Data safety is less of a concern - important data resides on a NAS that receives regular backups. I’d copy data onto and off the scratch space as needed. If it fails, I loose a day of computation perhaps. That’s ok-ish.
Purely as a fast general purpose scratch space, I intend to go for something “simple”, if that’s the right term: 2 to 4 striped NVMe drives on a dedicated PCIe card, e.g. Samsung SSD 980 PRO 2TB on ASRock Hyper Quad M.2 Card.

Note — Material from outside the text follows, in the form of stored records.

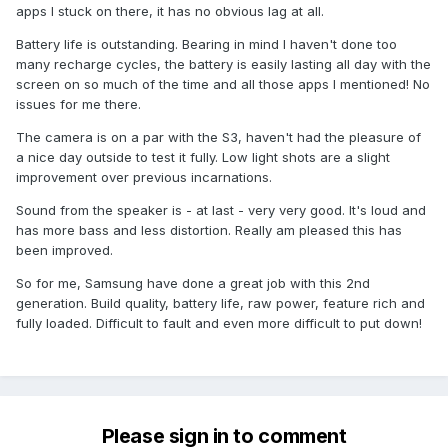
apps I stuck on there, it has no obvious lag at all.
Battery life is outstanding. Bearing in mind I haven't done too
many recharge cycles, the battery is easily lasting all day with the
screen on so much of the time and all those apps I mentioned! No
issues for me there.
The camera is on a par with the S3, haven't had the pleasure of
a nice day outside to test it fully. Low light shots are a slight
improvement over previous incarnations.
Sound from the speaker is - at last - very very good. It's loud and
has more bass and less distortion. Really am pleased this has
been improved.
So for me, Samsung have done a great job with this 2nd
generation. Build quality, battery life, raw power, feature rich and
fully loaded. Difficult to fault and even more difficult to put down!
Please sign in to comment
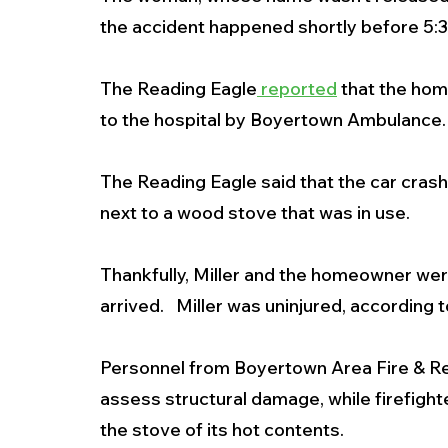
the accident happened shortly before 5:30
The Reading Eagle
 reported
 that the ho
to the hospital by Boyertown Ambulance. 
The Reading Eagle said that the car crash
next to a wood stove that was in use.
Thankfully, Miller and the homeowner we
arrived.   Miller was uninjured, according to
Personnel from Boyertown Area Fire & Re
assess structural damage, while firefigh
the stove of its hot contents.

I made fairly good experiences with a similar setup involving a 2nd-gen EPYC, also 24 cores, and two PCIe-3 NVMe’s from Intel. There was usually a lot of room for optimization of read/write performance by tweaking data chunk sizes (I am working a lot with zarr and similar tools) as well as the configuration of the used EXT4 file system “on top” and LVM or Linux RAID “underneath”. In other words, I re-formated and benchmarked this arrangement a few times, depending on projects’ needs.
The common wisdom appears to be to go for enterprise SSDs in a scenario like mine, or even Optane. Now the latter is crazy expensive at the moment. Besides, Intel has just canceled Optane altogether although there still appears to be a lot of of stock. The argument(s) against consumer SSDs include that they wear out more quickly and that they usually are highly susceptible to power losses. I rarely have power losses and if so I’d loose a day of work, ok, see above. As for the wear, if I manage to wear them down in two to three years, the market might have changed (as usual) … so it might not be the worst idea to just, well, wear them down intentionally and replace them with whatever tech comes next. Besides, the numbers provided for “TBW” do not differ this much between better consumer and enterprise SSDs anymore, as far as I can see. We’re talking same order of magnitude: For 2TB capacity drives for instance, they hover between 1.2 to 2.0 PBytes.
Any mistakes in my thought process or alternative points of view? What would you guys recommend?